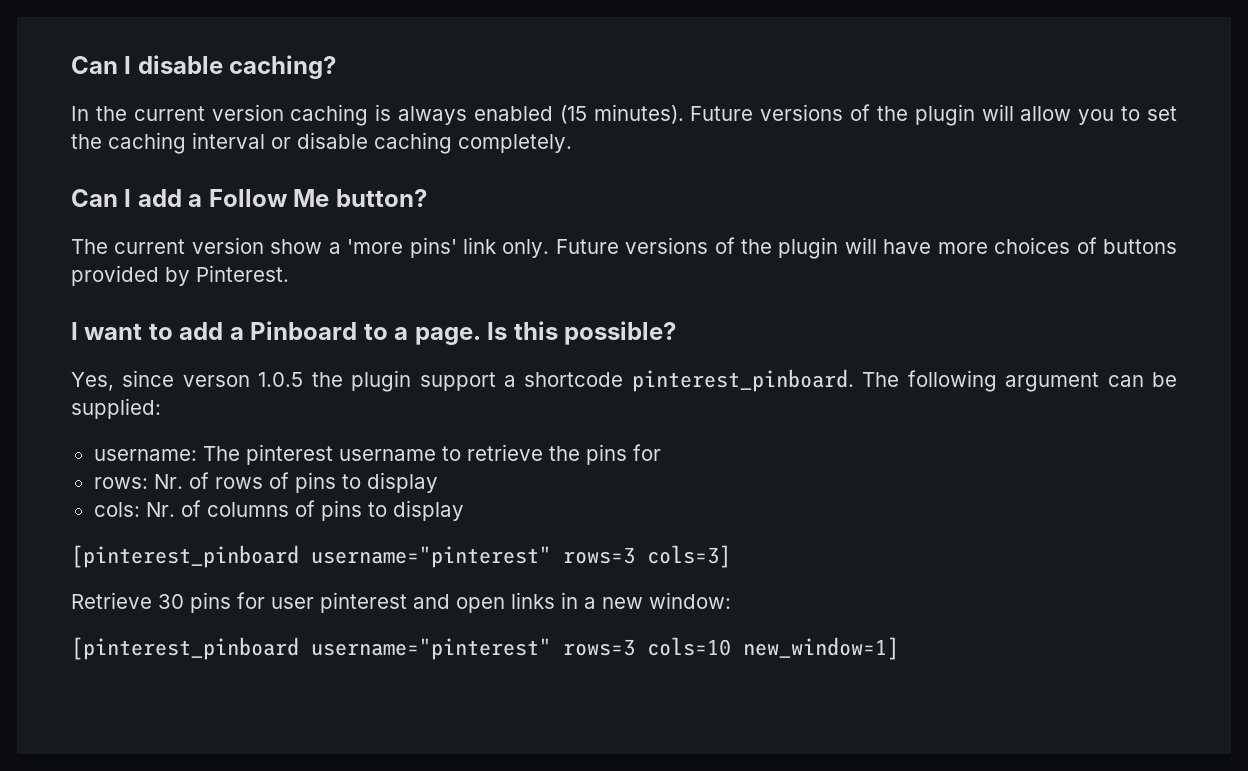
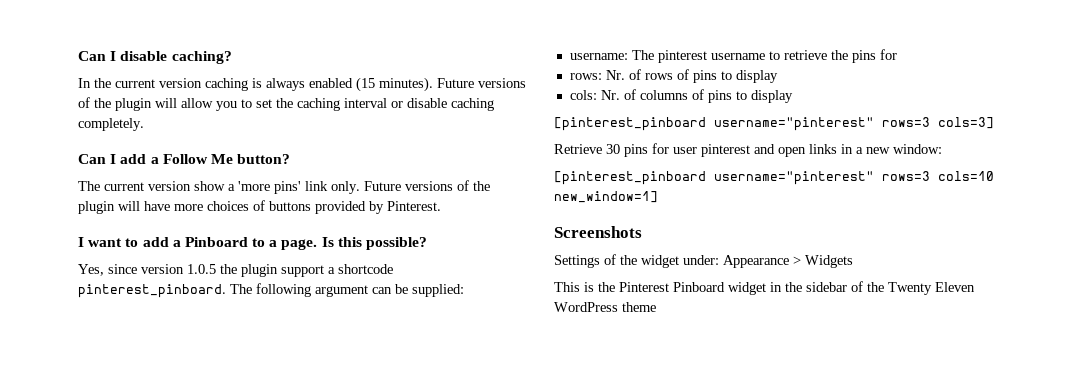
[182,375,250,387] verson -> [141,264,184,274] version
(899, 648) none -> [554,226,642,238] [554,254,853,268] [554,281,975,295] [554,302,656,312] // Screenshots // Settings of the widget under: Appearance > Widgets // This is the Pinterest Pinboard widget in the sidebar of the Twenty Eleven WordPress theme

----

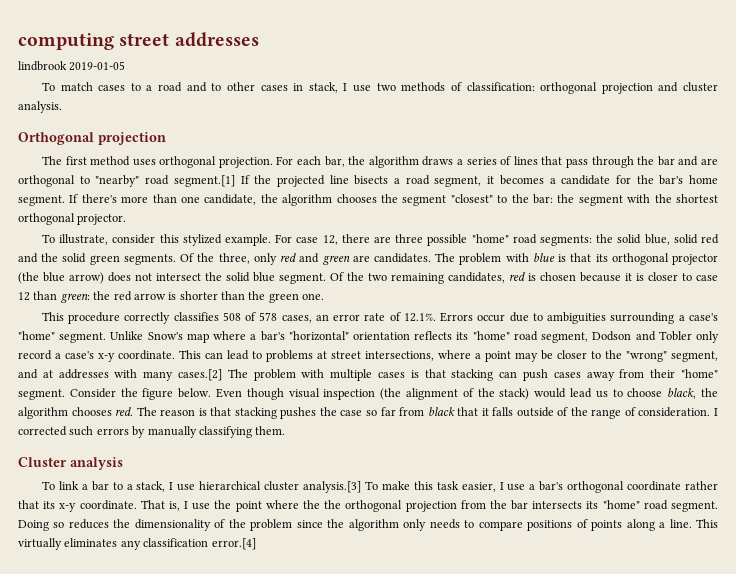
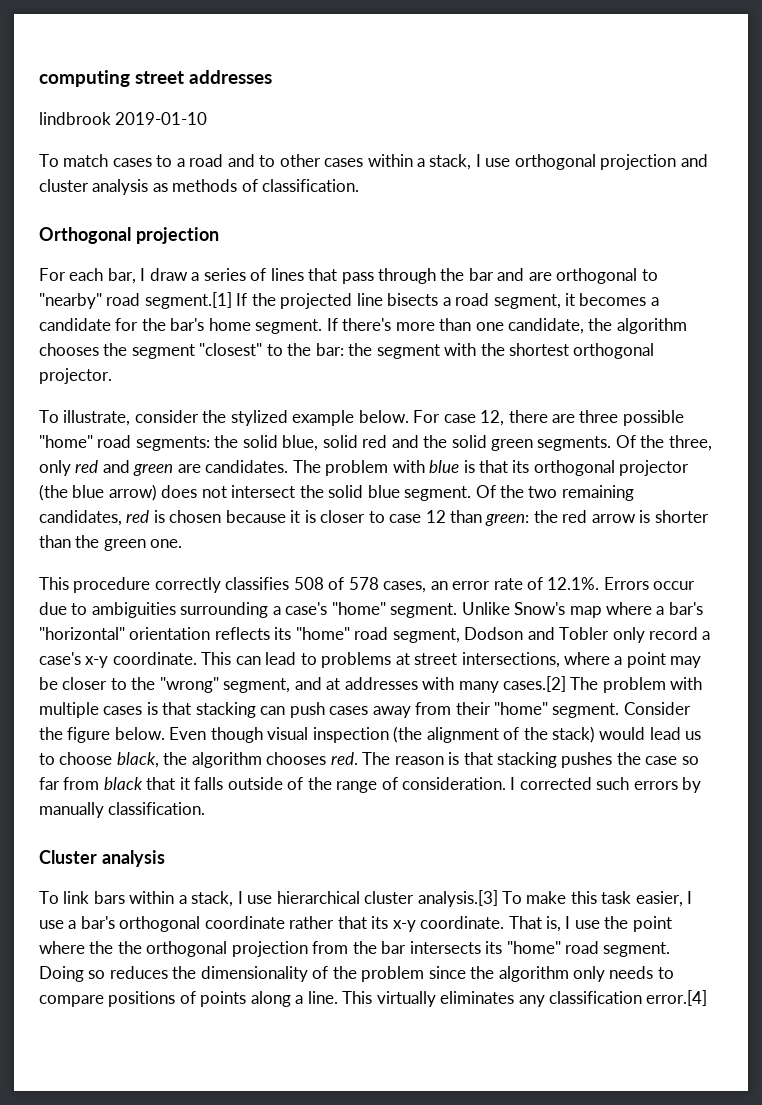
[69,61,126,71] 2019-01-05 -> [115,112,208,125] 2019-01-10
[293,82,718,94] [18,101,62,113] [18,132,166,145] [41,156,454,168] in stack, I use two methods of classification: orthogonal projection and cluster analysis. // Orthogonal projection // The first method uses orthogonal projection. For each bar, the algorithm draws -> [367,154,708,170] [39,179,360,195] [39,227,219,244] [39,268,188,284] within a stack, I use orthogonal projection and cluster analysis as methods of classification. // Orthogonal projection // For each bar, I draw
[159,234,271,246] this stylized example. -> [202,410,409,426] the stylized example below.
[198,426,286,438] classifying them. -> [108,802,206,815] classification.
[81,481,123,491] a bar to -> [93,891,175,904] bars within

----

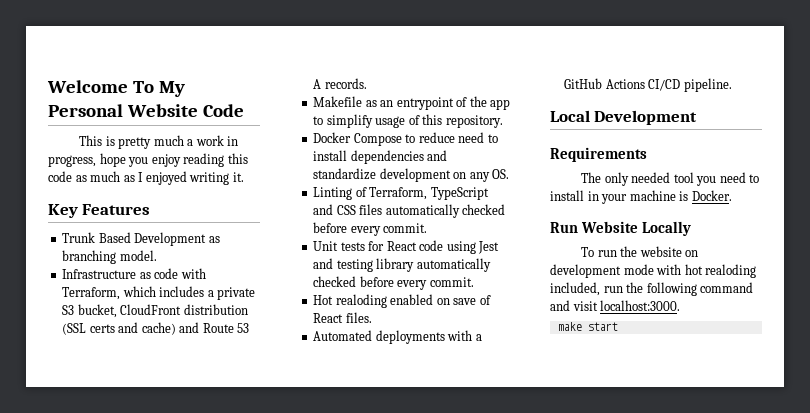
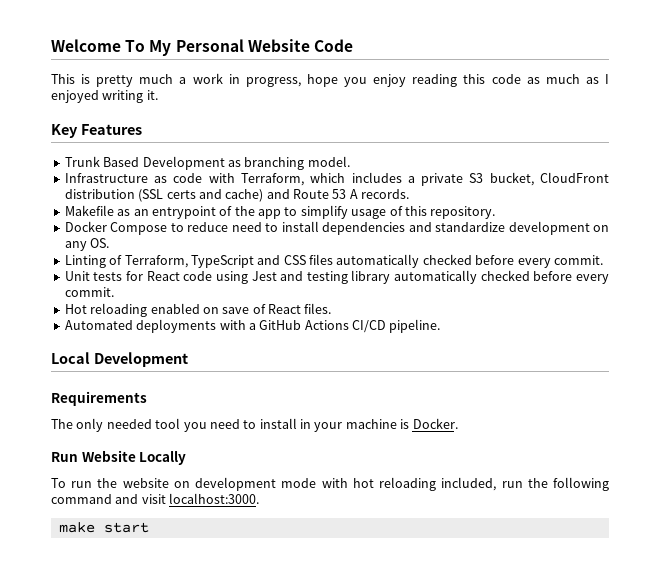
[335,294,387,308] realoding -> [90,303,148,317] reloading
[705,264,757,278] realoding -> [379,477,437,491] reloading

----

## [What the task asks]
Which lines of the records above hold the word "reloading"? Copy each of them.

## [Response area]
[335,294,387,308] realoding -> [90,303,148,317] reloading
[705,264,757,278] realoding -> [379,477,437,491] reloading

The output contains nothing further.